* **WHAT IS REQUIRED**
The full listing should be duplicated word for word.
┌─ RECORDS SUPPLIED
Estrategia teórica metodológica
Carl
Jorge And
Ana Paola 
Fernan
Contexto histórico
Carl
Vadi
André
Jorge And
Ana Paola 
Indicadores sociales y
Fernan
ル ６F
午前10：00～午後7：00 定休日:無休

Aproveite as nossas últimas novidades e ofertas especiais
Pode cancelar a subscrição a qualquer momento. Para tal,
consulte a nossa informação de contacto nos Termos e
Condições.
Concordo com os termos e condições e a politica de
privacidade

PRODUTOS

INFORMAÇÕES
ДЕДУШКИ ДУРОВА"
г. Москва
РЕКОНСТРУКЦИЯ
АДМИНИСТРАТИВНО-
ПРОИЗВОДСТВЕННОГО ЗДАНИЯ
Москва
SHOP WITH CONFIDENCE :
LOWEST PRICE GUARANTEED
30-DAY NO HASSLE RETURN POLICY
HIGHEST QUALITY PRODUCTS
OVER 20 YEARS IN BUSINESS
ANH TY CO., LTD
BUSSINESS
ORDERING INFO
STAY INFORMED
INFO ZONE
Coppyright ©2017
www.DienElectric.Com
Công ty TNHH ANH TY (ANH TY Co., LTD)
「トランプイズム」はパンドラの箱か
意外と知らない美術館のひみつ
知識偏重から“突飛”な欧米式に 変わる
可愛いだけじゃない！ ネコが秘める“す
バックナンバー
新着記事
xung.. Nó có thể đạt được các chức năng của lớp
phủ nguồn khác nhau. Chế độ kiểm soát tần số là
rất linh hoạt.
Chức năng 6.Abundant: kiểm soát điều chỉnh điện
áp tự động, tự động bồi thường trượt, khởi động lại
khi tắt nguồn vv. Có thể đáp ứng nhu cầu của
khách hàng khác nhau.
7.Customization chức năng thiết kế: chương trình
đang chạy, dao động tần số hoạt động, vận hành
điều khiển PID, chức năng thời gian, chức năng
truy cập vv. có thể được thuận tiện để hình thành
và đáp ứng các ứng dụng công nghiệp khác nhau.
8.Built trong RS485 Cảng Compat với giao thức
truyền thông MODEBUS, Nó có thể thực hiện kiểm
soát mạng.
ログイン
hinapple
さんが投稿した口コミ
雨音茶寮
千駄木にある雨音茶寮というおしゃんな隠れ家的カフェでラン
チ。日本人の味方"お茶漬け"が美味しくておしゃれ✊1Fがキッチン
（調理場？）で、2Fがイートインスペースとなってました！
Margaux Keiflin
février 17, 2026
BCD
└─
* **EXERCISE SOLUTION**
Estrategia teórica metodológica
Carl
Jorge And
Ana Paola 
Fernan
Contexto histórico
Carl
Vadi
André
Jorge And
Ana Paola 
Indicadores sociales y
Fernan
ル ６F
午前10：00～午後7：00 定休日:無休

Aproveite as nossas últimas novidades e ofertas especiais
Pode cancelar a subscrição a qualquer momento. Para tal,
consulte a nossa informação de contacto nos Termos e
Condições.
Concordo com os termos e condições e a politica de
privacidade

PRODUTOS

INFORMAÇÕES
ДЕДУШКИ ДУРОВА"
г. Москва
РЕКОНСТРУКЦИЯ
АДМИНИСТРАТИВНО-
ПРОИЗВОДСТВЕННОГО ЗДАНИЯ
Москва
SHOP WITH CONFIDENCE :
LOWEST PRICE GUARANTEED
30-DAY NO HASSLE RETURN POLICY
HIGHEST QUALITY PRODUCTS
OVER 20 YEARS IN BUSINESS
ANH TY CO., LTD
BUSSINESS
ORDERING INFO
STAY INFORMED
INFO ZONE
Coppyright ©2017
www.DienElectric.Com
Công ty TNHH ANH TY (ANH TY Co., LTD)
「トランプイズム」はパンドラの箱か
意外と知らない美術館のひみつ
知識偏重から“突飛”な欧米式に 変わる
可愛いだけじゃない！ ネコが秘める“す
バックナンバー
新着記事
xung.. Nó có thể đạt được các chức năng của lớp
phủ nguồn khác nhau. Chế độ kiểm soát tần số là
rất linh hoạt.
Chức năng 6.Abundant: kiểm soát điều chỉnh điện
áp tự động, tự động bồi thường trượt, khởi động lại
khi tắt nguồn vv. Có thể đáp ứng nhu cầu của
khách hàng khác nhau.
7.Customization chức năng thiết kế: chương trình
đang chạy, dao động tần số hoạt động, vận hành
điều khiển PID, chức năng thời gian, chức năng
truy cập vv. có thể được thuận tiện để hình thành
và đáp ứng các ứng dụng công nghiệp khác nhau.
8.Built trong RS485 Cảng Compat với giao thức
truyền thông MODEBUS, Nó có thể thực hiện kiểm
soát mạng.
ログイン
hinapple
さんが投稿した口コミ
雨音茶寮
千駄木にある雨音茶寮というおしゃんな隠れ家的カフェでラン
チ。日本人の味方"お茶漬け"が美味しくておしゃれ✊1Fがキッチン
（調理場？）で、2Fがイートインスペースとなってました！
Margaux Keiflin
février 17, 2026
BCD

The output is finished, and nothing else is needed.